Figure 3Feature enrichment of SV-eQTLs. Fold enrichment and 95% confidence intervals (based on 100 random shuffled sets of the positions of SVs in each bin) for the overlap between the most significant SV and various annotated genomic features at the union of eQTLs discovered by SV-only or joint eQTL mapping. (a) Composition of each causality score bin by SV type. (b) Enrichment for an SV in each bin of causality to touch exons of the affected eGene. For the remaining plots in blue (c-f), SVs that overlapped with an exon of their affected eGene were excluded, yet the remaining SVs still showed significant enrichment in (c) enhancers from the Dragon Enhancers Database (DENdb), (d) in the 10 kb regions upstream and (e) downstream of transcriptions start sites (TSS), and (f) regions predicted to be highly occupied by transcription factors (FunSeq HOT regions).
Figure 4Candidate SV-eQTLs at GWAS loci. Genomic position and haplotype blocks are shown on the x-axis, and each variant’s association with the indicated eGene is shown on the y-axis. The rectangular points represent the predicted causal SV, with the colors representing its linkage (r2) to each marker in the window.

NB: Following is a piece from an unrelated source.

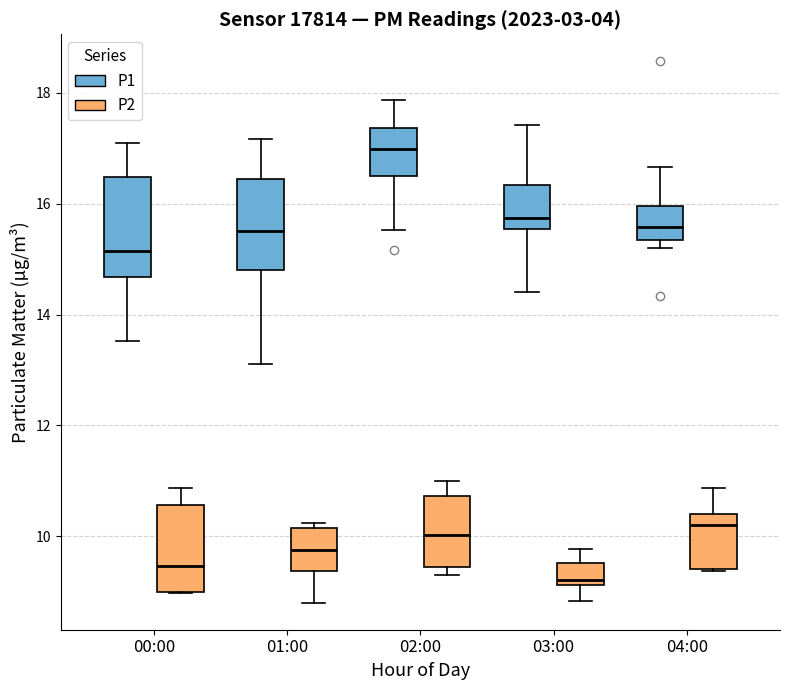

Which box has the lowest median line?

03:00 (P2)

The labeled diamonds show the reported risk allele for the specified GWAS phenotype. (a) A 294 bp deletion that intersects an enhancer in intron 1 of DAB2IP was linked to a risk allele for abdominal aortic aneurysm (rs7025486), and is also predicted to be a causal eQTL for DAB2IP. (b) A 1,468 bp deletion associated with increased expression of PADI4 is linked to a known risk allele for rheumatoid arthritis (rs2301888).

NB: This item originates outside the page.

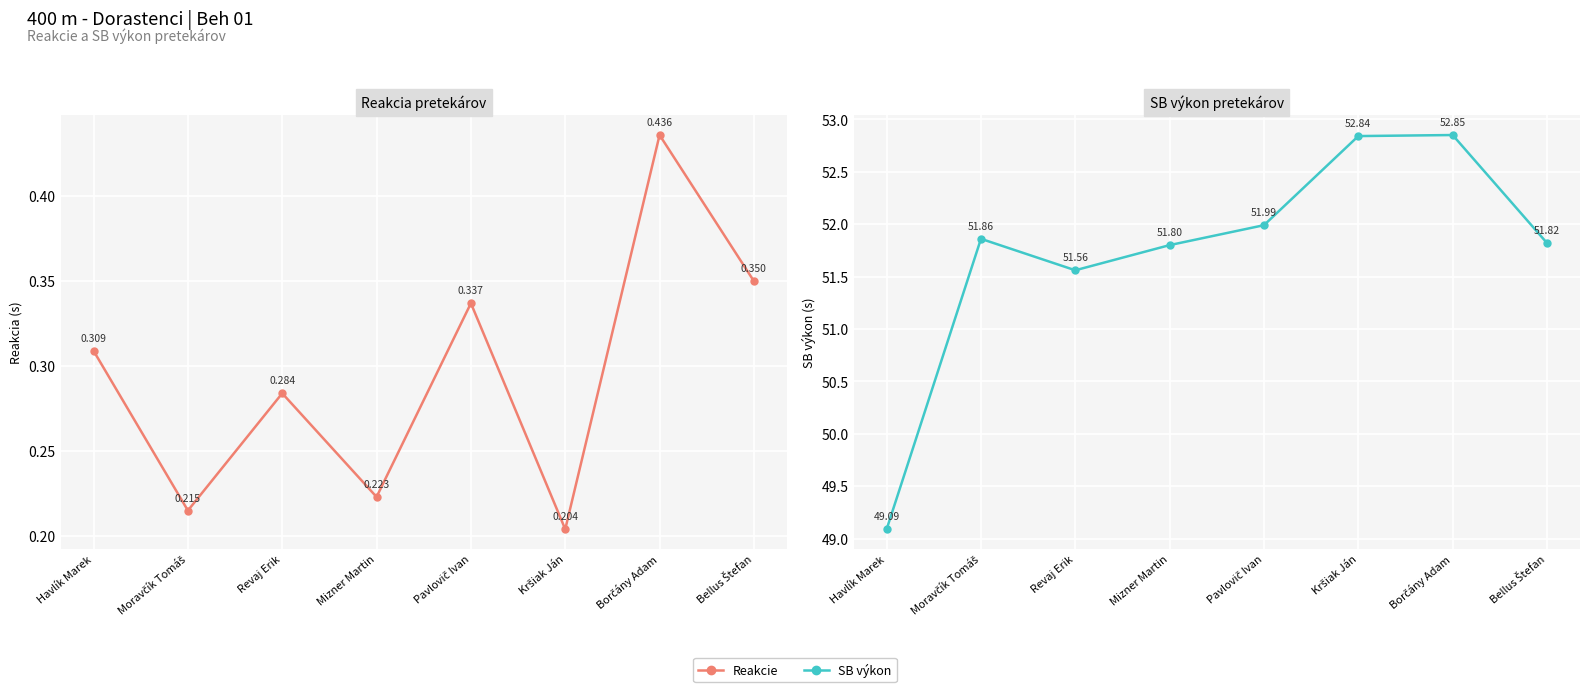

The SB výkon series shows 51.8 at Bellus Štefan. True or false?

True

Figure 5Gene expression outliers are associated with rare SVs. (a) Fold enrichment of rare variants within 5 kb of expression outliers (red) and fold enrichment of outliers within 5 kb of rare variants (blue) between the observed set of 5,047 outliers and 1,000 random permutations of their sample names (y-axis is log-scaled). (b) Effect size distributions for each SV type within 5 kb of an outlier in the same individual, with “coding” SVs defined as those that overlap with exons of the outlier gene and “noncoding” defined by the remainder. (c) Size distribution histograms by minor allele frequency (MAF) classes and rare SVs within 5 kb of an expression outlier in the same individual, excluding balanced rearrangements. A peak at ~300 bp in the top two plots results from Alu SINE insertions in the reference genome.